All these examples show that the fact of using deepfake technology is not as important as the fact of a crime. And extortion, slander or fraud can be committed without the use of any technology.

"The victim whose image was used for the fraudulent video will have to prove that in fact there was another person in the video, and the attackers used a deepfake double. Obviously, law enforcement will first of all begin to check who they see in the video. Therefore, in the situation with the founder of Dbrain, it was fortunate that the quality of the image overlay was at a low level.

In addition to criminal liability, the creator of deepfakes can be brought to civil law, since the victim has the right to demand the refutation of information that discredits his honor, dignity or business reputation, the removal of such information, as well as compensation for losses and compensation for moral damage from the creator of the forgery.

What is the reason for the spread of deepfakes

To generate deepfakes, you can create and train your own neural network, but this is too expensive and complex an option. There are many programs available that allow you to modify content, without the need to resort to programming or delve into technological nuances.

You can create a deepfake "on the knee" in just 5 minutes, for example, in reface or Impressions mobile applications. Programs superimpose the faces of famous people on the videos recorded by the user. You just need to select a celebrity, upload a video, and the application will create a deepfake version. What's more, the services already include a catalog of audio recordings from popular movies that can be synced lips.

How to neutralize the negative consequences of deepfakes

Some countries are protected from deepfakes at the legislative level. So, at the end of January 2022, China adopted a law prohibiting their use. Officials believe that materials created by AI pose a threat to national security, so they should have a special note. In the US, some states prohibit the distribution of deepfakes during presidential campaigns, for example, in California it is impossible to create and distribute deepfakes in audio and video format, which negatively affect the image of politicians. And in France, there is a penalty for editing a speech or image of a person without his consent, the law prohibits the publication of retouched photos without special marking.

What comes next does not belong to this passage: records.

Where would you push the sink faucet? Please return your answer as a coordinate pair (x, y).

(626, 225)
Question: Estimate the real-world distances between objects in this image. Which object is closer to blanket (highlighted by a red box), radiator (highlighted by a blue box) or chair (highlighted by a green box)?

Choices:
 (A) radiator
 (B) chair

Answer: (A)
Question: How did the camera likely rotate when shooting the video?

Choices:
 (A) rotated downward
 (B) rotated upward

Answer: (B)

The Facial Liveness Verification system, which is a mechanism for combating fraud in facial recognition, is able to distinguish interaction with a real person from a fraudster using a fake identifier.

Experts note that the problem with the security of face authentication systems can be solved if you refuse to check on one image, update DeepFake detection systems in graphic and voice domains, synchronize voice authentication with lip movements. As an additional check, it is worth asking users to perform movements that are difficult to reproduce with deepfake systems - viewing the profile and partially darkening the face.

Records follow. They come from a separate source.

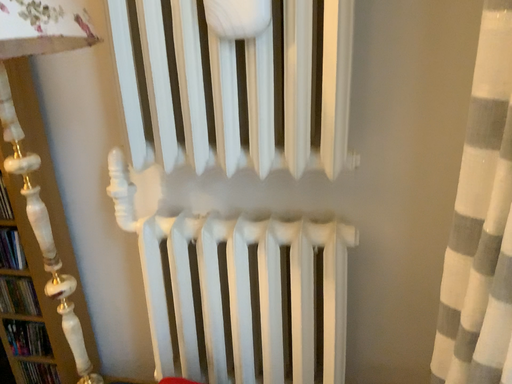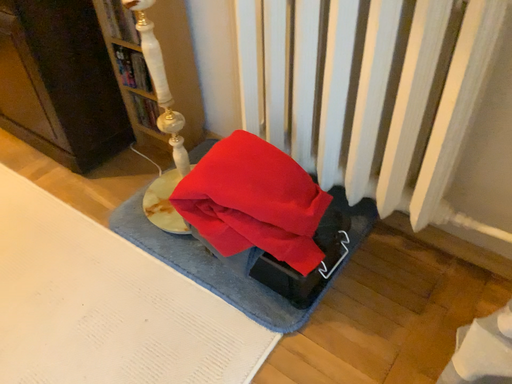
Question: How did the camera likely rotate when shooting the video?

Choices:
 (A) rotated right
 (B) rotated left

Answer: (B)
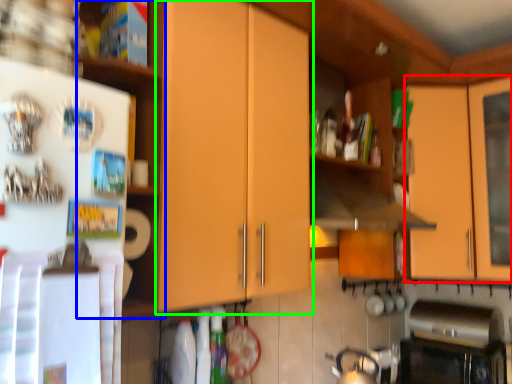
Question: Considering the real-world distances, which object is closest to cabinetry (highlighted by a red box)? shelf (highlighted by a blue box) or cabinetry (highlighted by a green box).

Choices:
 (A) shelf
 (B) cabinetry

Answer: (B)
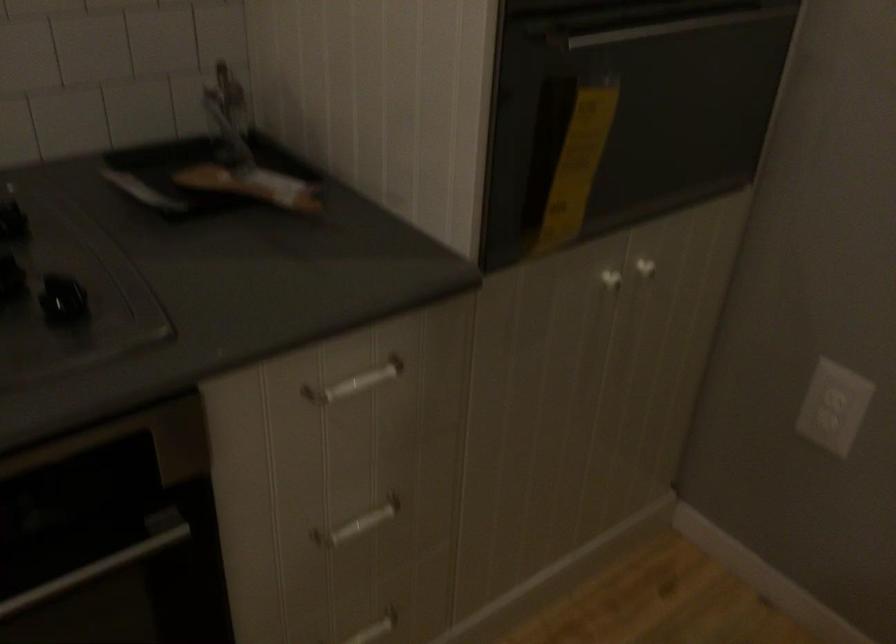
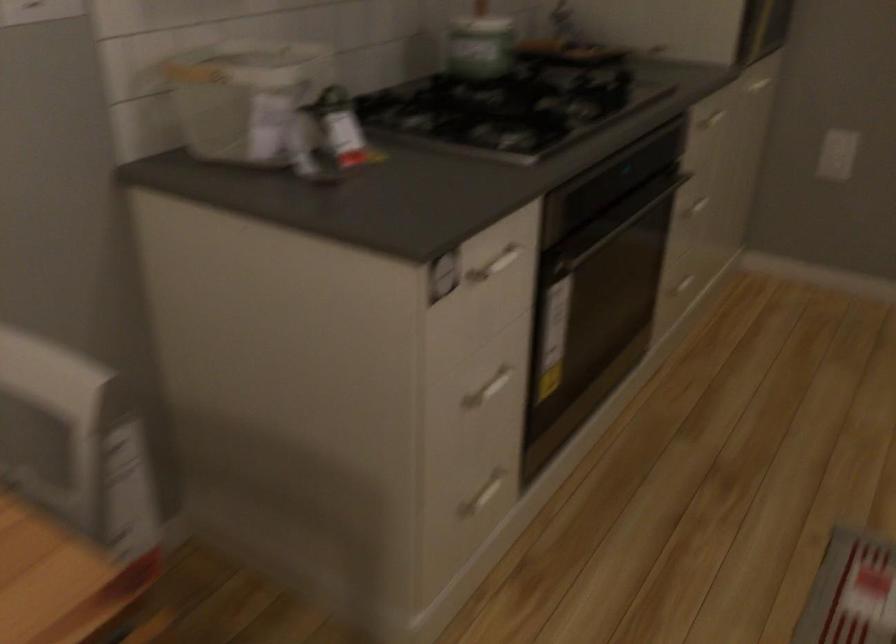
Question: I am providing you with two images of the same scene from different viewpoints. Please identify which objects are invisible in image2.

Choices:
 (A) oven door handle
 (B) white cabinet handle
 (C) white drawer handle
 (D) none of these

Answer: (D)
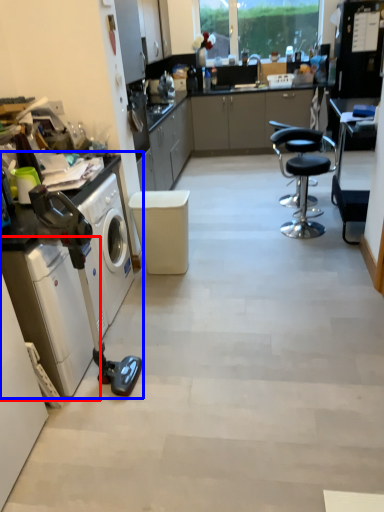
Question: Among these objects, which one is nearest to the camera, washing machine (highlighted by a red box) or home appliance (highlighted by a blue box)?

Choices:
 (A) washing machine
 (B) home appliance

Answer: (B)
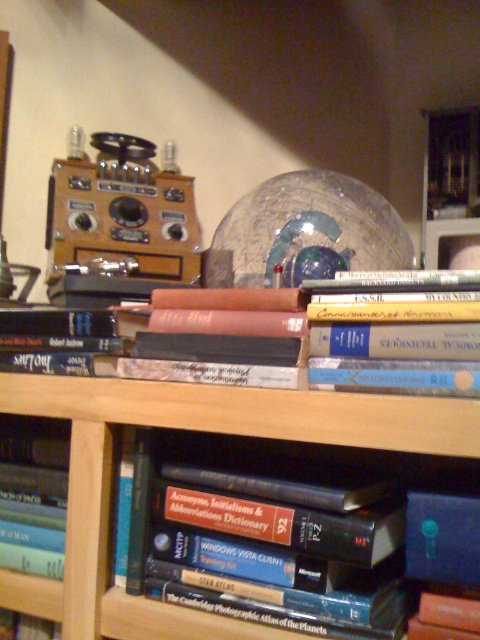
How much distance is there between hardcover books at center and blue hardcover book at lower left?

hardcover books at center and blue hardcover book at lower left are 6.09 inches apart from each other.

Looking at this image, can you confirm if hardcover books at center is positioned above blue hardcover book at lower left?

Indeed, hardcover books at center is positioned over blue hardcover book at lower left.

Is point (97, 512) farther from viewer compared to point (22, 429)?

No, it is not.

This screenshot has height=640, width=480. Identify the location of hardcover books at center. (195, 429).

Between point (52, 368) and point (48, 524), which one is positioned behind?

Point (48, 524)

Can you confirm if hardcover book at center is taller than blue hardcover book at lower left?

In fact, hardcover book at center may be shorter than blue hardcover book at lower left.

Is point (312, 381) behind point (49, 525)?

No, (312, 381) is in front of (49, 525).

This screenshot has height=640, width=480. What are the coordinates of `hardcover book at center` in the screenshot? It's located at (288, 339).

Is hardcover book at center positioned at the back of hardcover books at center?

Yes, it is behind hardcover books at center.

Does hardcover book at center have a larger size compared to hardcover books at center?

Actually, hardcover book at center might be smaller than hardcover books at center.

Is point (1, 364) positioned after point (380, 422)?

That is True.

Locate an element on the screen. hardcover book at center is located at coordinates (288, 339).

"I haven't heard of deepfake protection systems yet. But the mechanics should be similar to those used to protect against phishing. Conditionally, the link will be transmitted to the service that checks the file for DeepFake signs and gives a recommendation to the user to believe or not the sent video. Organizations that use authorization by face or voice already need to actively think about protection against deepfakes. Steps to confronting a fraudster can be the use of combined authorization using audio and video, the requirement of authorization on the air, and not with the help of pre-recorded files, and the performance of random complex gestures on the camera.

Ordinary Internet users can protect themselves by increasing media literacy and using reliable sources of information. It is necessary to treat with caution if the video is of low quality, with a fuzzy and blurred image, duplication of elements. Deepfakes often give out unnatural facial expressions, especially when blinking, moving eyebrows and lips.